BUG/MINOR: haproxy/threads: try to make all threads leave together
There's a small issue with soft stop combined with the incoming
connection load balancing. A thread may dispatch a connection to
another one at the moment stopping=1 is set, and the second one could
stop by seeing (jobs - unstoppable_jobs) == 0 in run_poll_loop(),
without ever picking these connections from the queue. This is
visible in that it may occasionally cause a connection drop on
reload since no remaining thread will ever pick that connection
anymore.
In order to address this, this patch adds a stopping_thread_mask
variable by which threads acknowledge their willingness to stop
when their runqueue is empty. And all threads will only stop at
this moment, so that if finally some late work arrives in the
thread's queue, it still has a chance to process it.
This should be backported to 2.1 and 2.0.
(cherry picked from commit 4b3f27b67f2dec16bc06084df2dfe9f20072584e)
[wt: minor ctx adj: wake_expired_tasks() is earlier in 2.2]
Signed-off-by: Willy Tarreau <w@1wt.eu>
(cherry picked from commit 2bb9a482aeaddaab5f91740afd92870abeed989f)

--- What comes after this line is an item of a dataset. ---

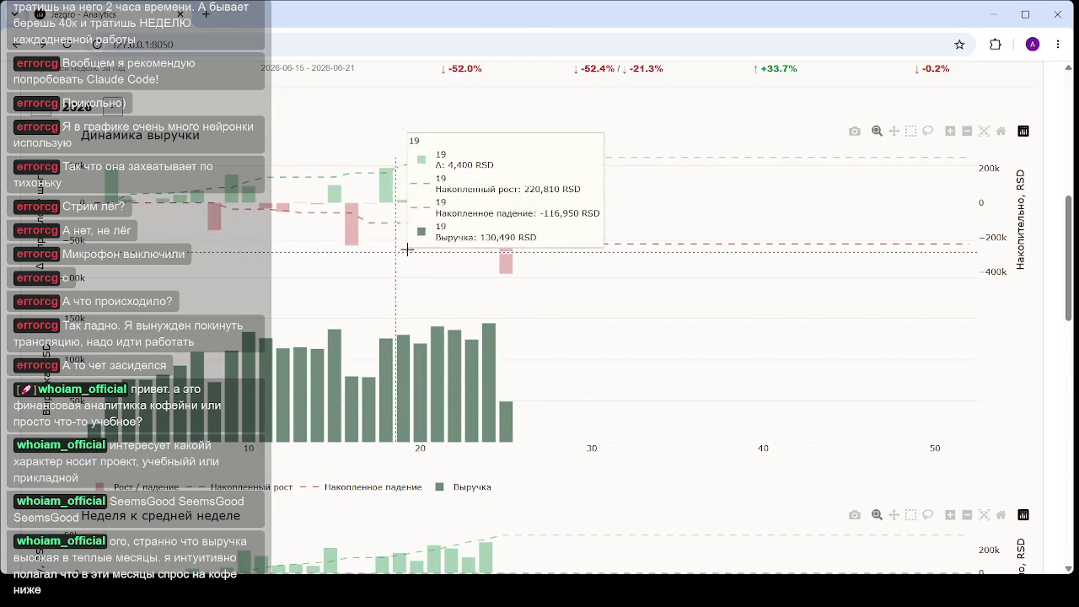
- Scroll down to the 'Динамика выручки' chart showing weekly revenue through week 25
scroll(479, 209, "up", 1)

Signed-off-by: Willy Tarreau <w@1wt.eu>
diff --git a/src/haproxy.c b/src/haproxy.c
index 74fb70e..617a08d 100644
--- a/src/haproxy.c
+++ b/src/haproxy.c
@@ -142,6 +142,7 @@
unsigned long all_proc_mask = 1; /* mask of all processes */
volatile unsigned long sleeping_thread_mask = 0; /* Threads that are about to sleep in poll() */
+volatile unsigned long stopping_thread_mask = 0; /* Threads acknowledged stopping */
/* global options */
struct global global = {
@@ -2633,8 +2634,12 @@
/* Check if we can expire some tasks */
next = wake_expired_tasks();
+ if (stopping && tasks_run_queue == 0)
+ _HA_ATOMIC_OR(&stopping_thread_mask, tid_bit);
+
/* stop when there's nothing left to do */
- if ((jobs - unstoppable_jobs) == 0)
+ if ((jobs - unstoppable_jobs) == 0 && tasks_run_queue == 0 &&
+ (stopping_thread_mask & all_threads_mask) == all_threads_mask)
break;
/* also stop if we failed to cleanly stop all tasks */